France's National Assembly on Tuesday was set to vote a key piece of legislation allowing homosexual couples to marry and adopt children, a key election pledge of President Francois Hollande.

The formal vote comes 10 days after lawmakers voted 249-97 in favour of its key article which redefines marriage as a contract between two people rather than between a man and a woman.

That was followed by intense debate in the house. Once passed, it will come up before the Senate next month for approval.

In a surprise development, several members of the right-wing UMP party of former president Nicolas Sarkozy said they could abstain, a move which would facilitate its adoption.

But a separate law on providing medically assisted conception to gay couples, already extended to heterosexual couples unable to conceive, will be debated later in the year.

After months of frenzied debate, the ease with which the law cleared its first major hurdle has been welcomed by gay rights activists.

"Things are going well and quickly, which is a relief for us," Nicolas Gougain of the Inter-LGBT lobby group had said.

"We've never seen so many deputies arguing the case for equality and for the recognition of different kinds of families. We can now look forward to the remainder of the debate calmly. It's fabulous!"

But it has proved to be a very divisive issue in this officially secular but overwhelmingly Catholic country with hundreds of thousands staging protest marches.

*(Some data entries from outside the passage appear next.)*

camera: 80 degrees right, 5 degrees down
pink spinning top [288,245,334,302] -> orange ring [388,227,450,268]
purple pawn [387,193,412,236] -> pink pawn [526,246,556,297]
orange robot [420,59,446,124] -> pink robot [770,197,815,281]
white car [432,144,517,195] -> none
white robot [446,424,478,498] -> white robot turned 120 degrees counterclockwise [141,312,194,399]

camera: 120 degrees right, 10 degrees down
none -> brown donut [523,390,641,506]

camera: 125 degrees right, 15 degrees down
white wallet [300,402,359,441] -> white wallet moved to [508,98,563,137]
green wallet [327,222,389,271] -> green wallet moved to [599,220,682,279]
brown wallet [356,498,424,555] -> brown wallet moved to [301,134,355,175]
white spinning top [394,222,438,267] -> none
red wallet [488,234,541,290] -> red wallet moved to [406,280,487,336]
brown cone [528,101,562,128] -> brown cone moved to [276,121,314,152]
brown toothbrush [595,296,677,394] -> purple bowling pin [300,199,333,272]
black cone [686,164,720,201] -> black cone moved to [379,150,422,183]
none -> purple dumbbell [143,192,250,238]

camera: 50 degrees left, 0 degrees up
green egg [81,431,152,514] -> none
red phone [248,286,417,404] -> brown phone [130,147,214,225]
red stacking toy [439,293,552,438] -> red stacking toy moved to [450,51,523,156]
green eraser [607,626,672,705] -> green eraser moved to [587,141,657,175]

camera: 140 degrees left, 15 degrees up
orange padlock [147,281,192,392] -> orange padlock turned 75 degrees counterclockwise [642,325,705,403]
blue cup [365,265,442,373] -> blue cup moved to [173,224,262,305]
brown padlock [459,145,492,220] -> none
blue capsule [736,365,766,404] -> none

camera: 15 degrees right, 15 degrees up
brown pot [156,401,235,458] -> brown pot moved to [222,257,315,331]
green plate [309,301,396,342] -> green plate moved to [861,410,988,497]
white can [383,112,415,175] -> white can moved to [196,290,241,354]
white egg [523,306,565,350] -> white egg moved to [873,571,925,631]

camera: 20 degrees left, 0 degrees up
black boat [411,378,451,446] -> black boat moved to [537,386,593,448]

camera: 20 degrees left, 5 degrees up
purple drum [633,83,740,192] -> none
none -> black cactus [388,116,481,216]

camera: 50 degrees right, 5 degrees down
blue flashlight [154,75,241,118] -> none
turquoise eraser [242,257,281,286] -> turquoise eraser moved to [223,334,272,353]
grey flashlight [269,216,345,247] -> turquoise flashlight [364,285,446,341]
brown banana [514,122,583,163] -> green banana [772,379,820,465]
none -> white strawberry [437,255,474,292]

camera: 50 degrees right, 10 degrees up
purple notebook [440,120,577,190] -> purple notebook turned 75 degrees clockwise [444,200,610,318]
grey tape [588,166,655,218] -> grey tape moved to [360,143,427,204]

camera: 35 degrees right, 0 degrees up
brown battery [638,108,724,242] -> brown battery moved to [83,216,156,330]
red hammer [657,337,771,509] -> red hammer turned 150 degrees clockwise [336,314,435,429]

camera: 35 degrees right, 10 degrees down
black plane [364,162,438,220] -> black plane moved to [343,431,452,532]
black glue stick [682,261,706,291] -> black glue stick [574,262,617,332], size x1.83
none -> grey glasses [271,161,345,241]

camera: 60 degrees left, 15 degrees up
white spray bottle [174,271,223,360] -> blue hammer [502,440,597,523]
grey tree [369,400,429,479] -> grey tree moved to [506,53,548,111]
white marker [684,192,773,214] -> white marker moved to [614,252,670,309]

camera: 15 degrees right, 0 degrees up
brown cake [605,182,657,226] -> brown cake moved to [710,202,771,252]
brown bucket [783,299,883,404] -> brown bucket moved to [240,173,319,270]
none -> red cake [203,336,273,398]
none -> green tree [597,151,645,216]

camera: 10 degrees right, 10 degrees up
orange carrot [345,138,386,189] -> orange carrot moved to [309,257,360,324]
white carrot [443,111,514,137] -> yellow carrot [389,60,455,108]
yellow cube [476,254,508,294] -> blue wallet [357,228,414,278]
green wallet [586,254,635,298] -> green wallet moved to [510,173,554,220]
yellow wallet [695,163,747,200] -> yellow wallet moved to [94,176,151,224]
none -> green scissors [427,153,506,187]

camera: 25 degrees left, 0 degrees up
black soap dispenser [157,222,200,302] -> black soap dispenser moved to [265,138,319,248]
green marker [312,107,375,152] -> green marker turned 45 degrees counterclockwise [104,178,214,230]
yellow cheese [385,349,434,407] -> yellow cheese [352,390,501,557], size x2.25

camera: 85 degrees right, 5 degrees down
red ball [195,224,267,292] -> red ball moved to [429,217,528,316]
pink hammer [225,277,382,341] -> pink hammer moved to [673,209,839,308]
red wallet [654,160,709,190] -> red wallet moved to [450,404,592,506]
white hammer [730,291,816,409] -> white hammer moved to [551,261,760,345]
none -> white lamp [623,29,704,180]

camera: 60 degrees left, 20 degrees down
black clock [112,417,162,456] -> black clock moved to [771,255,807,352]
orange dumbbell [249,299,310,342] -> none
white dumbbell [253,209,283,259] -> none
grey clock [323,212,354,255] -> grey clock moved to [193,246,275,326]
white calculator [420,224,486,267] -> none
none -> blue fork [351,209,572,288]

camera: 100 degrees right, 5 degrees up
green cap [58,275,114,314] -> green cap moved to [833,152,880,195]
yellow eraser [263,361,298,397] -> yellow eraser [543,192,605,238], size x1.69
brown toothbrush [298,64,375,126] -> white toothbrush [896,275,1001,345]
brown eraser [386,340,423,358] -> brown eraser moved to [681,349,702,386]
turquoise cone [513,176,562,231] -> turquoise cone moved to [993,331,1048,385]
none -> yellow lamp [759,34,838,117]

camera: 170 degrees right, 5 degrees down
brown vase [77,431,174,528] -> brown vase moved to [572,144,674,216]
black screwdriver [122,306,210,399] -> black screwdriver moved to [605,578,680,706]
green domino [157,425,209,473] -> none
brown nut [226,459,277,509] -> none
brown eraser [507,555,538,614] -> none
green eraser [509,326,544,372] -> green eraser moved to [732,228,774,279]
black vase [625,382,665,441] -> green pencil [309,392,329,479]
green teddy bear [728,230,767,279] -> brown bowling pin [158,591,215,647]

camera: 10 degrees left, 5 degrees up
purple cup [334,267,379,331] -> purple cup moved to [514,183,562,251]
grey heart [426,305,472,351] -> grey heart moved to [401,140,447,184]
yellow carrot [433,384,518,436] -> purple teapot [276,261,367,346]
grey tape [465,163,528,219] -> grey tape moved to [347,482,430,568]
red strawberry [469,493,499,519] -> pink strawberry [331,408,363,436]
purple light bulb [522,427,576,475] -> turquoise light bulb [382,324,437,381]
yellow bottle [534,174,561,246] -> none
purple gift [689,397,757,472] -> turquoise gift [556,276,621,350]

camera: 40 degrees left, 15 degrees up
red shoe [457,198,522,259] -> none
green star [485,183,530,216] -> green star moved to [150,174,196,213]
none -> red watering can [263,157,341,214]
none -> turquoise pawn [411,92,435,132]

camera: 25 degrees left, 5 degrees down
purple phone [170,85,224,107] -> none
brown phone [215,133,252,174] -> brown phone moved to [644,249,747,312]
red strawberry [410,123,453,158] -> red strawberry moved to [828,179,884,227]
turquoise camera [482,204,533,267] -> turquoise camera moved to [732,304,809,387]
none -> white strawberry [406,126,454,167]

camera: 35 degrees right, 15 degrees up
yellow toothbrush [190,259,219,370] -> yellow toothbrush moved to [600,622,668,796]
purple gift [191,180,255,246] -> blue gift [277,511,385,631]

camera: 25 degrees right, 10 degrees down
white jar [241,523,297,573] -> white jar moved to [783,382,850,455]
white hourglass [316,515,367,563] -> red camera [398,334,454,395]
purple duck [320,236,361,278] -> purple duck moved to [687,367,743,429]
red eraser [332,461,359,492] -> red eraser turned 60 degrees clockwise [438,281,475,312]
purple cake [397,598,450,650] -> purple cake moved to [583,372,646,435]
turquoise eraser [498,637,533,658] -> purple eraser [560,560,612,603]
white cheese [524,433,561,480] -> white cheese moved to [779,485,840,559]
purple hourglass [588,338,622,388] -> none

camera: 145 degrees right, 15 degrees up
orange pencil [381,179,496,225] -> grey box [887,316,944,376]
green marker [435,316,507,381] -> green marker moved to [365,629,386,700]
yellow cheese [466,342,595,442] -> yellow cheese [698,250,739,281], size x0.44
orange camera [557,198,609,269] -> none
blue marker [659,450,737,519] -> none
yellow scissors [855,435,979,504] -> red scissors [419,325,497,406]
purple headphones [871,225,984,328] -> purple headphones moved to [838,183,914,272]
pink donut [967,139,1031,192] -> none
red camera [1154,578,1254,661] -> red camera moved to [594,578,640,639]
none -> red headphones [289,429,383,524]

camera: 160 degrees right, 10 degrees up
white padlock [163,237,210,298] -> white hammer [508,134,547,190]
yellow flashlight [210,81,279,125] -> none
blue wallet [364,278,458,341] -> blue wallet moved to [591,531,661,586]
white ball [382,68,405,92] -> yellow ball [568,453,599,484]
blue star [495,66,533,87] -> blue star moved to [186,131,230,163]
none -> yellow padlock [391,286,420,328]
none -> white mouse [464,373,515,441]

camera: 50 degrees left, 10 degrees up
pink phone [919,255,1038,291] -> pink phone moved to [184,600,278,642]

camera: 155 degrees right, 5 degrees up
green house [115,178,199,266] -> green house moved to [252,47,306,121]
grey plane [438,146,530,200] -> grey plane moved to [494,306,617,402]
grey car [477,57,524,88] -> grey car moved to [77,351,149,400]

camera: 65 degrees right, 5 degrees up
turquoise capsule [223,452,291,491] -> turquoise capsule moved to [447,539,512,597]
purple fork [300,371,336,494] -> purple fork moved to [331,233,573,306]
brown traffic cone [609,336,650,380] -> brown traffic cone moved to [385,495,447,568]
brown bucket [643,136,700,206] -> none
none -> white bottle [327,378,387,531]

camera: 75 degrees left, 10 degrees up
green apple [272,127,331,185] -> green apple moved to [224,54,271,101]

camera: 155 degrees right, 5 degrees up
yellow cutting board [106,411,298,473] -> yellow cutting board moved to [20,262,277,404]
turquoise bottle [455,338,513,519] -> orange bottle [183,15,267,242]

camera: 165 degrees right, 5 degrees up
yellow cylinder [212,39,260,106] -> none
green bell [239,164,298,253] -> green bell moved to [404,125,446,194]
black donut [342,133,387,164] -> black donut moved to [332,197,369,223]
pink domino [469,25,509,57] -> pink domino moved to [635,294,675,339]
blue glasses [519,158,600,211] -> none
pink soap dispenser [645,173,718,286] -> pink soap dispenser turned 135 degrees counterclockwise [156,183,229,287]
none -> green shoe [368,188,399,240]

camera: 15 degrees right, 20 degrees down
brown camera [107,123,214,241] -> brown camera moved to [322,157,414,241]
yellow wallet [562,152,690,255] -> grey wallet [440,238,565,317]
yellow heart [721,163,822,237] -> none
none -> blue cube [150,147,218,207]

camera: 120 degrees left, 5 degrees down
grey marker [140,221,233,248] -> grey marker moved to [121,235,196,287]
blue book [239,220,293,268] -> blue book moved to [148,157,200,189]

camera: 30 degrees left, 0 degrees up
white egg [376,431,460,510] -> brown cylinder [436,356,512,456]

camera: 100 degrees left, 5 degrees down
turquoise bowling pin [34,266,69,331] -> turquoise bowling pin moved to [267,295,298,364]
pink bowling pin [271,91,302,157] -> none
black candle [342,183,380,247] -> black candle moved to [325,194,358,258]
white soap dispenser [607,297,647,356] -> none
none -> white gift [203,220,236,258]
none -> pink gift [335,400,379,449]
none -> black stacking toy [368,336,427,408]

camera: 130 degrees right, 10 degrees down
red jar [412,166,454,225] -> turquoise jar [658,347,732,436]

The anti-gay lobby is set to stage a new march on March 24.

Opinion polls suggest a clear majority of French voters support the right of gay couples to wed and a narrower majority favour them being granted the right to adopt as couples. Gay men and women can already adopt as individuals if approved by social services.

Massive demonstrations across the country, many of which were mobilised by the Roman Catholic Church, have underlined that those who oppose gay marriage feel strongly about the issue.

Hollande has been accused of pushing the legislation through without proper consultation.